··· Records for the task ···
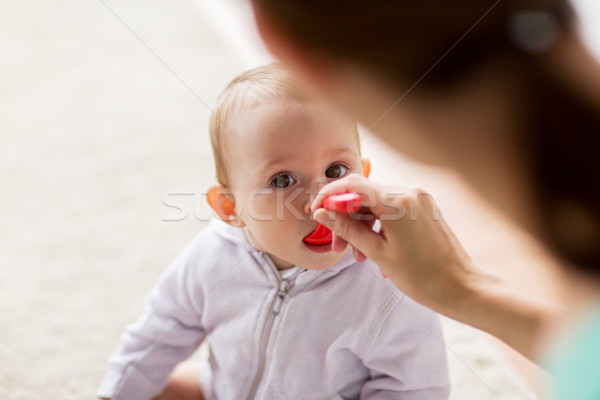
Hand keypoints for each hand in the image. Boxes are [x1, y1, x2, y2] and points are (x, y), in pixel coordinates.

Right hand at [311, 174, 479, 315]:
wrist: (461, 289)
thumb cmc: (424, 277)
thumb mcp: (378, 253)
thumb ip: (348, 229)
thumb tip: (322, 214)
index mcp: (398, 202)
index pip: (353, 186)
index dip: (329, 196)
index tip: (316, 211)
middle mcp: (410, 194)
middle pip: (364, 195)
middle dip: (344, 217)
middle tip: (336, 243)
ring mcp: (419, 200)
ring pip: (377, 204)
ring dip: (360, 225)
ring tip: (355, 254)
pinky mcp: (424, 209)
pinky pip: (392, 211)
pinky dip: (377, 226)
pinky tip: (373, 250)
···
··· Records for the task ···
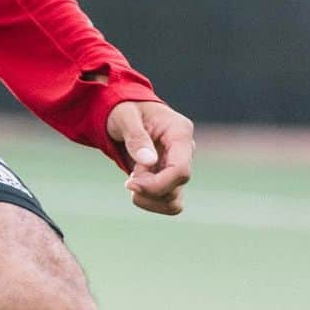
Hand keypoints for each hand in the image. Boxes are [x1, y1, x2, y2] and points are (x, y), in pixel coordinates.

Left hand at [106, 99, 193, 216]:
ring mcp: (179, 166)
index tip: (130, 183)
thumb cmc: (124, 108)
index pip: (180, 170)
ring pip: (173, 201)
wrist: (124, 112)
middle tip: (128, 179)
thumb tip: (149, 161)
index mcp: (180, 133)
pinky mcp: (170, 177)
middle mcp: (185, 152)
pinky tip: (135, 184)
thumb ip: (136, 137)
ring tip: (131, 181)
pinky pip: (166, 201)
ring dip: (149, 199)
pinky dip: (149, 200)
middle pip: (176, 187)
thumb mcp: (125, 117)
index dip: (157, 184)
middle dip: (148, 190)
···
Exercise goal
Check every line above for the string "thumb" and copy those that have it.

Written solution
thumb cmc: (424, 277)
thumb mcp: (378, 253)
thumb ip: (348, 229)
thumb tip: (322, 214)
thumb cmc: (124, 108)
thumb tip: (149, 161)
thumb ip: (136, 137)
thumb mcp: (125, 117)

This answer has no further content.